First of all there is a typo on the left-hand side of eq. (40) in Ref. 1. It should read $$T(e^Ae^B)~=~\ldots.\tag{40'}$$ Here the time-order $T$ is often not explicitly written in the notation. E.g. there is also an implicitly written time-order $$G_{\beta}~\equiv~\langle T\left(\ldots \right)\rangle\tag{39'}$$ inside the correlator function (39). Under the time-order symbol the operator ordering doesn't matter so we can write eq. (40') as $$ T(e^C)~=~:e^C:~ e^{\frac{1}{2}\langle C^2 \rangle},\tag{40"}$$ where $$C~=~A+B.$$ Eq. (40") is a standard form of Wick's theorem, see e.g. my related Phys.SE answer here.

References:

1. R. Shankar, Bosonization: How to make it work for you in condensed matter, Acta Phys.Polon.
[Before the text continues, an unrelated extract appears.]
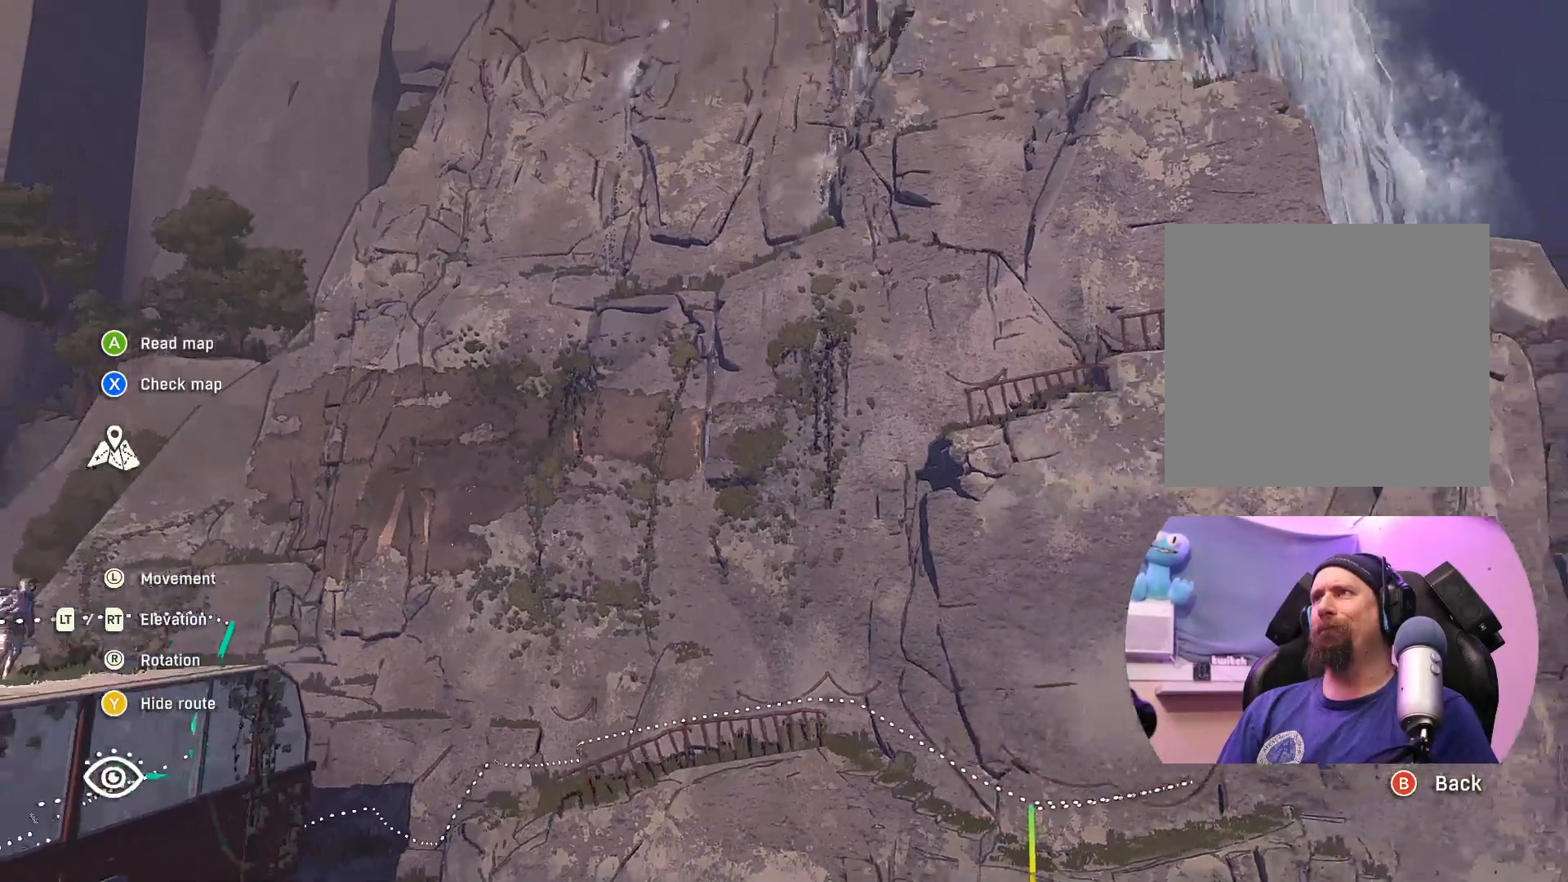
{"buttons": [], "left_stick": "down-left", "right_stick": "center", "events": [[67, "R2", "up"], [100, "left_stick", "down-left"]]}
B26 (1995) 1835-1867.

Answer 2

Equation 40 should read (a correct version can be found can be found in Shankars book) $$ e^Ae^B = :e^{A+B}: e^{\left\langle AB + \frac{1}{2}\left(A^2+B^2\right)\right\rangle} $$ The procedure is essentiall laid out in the paragraphs under eq.(40); given $A$ and $B$ commute with $[A,B]$, we have eq.(41) (this can be derived as a special case of the Baker-Campbell-Haausdorff formula) \begin{align} e^{A+B} &= e^A e^B e^{-\frac{1}{2}[A,B]}\\ &= e^B e^A e^{\frac{1}{2}[A,B]}\;. \end{align} We can now write $A = A^+ + A^-$ interms of creation and destruction parts (and similarly $B$) and use the above expression to reorder terms until we arrive at the normal ordered expression $:e^{A+B}:$ multiplied by a bunch of commutators.

Finally we note that \begin{align} \langle C D \rangle &= \langle (C^++C^-)(D^++D^-) \rangle\\ &=\langle C^-D^+\rangle \\ &= [C^-,D^+] \end{align} and use this to write the commutators in terms of the vacuum expectation values to obtain the final result.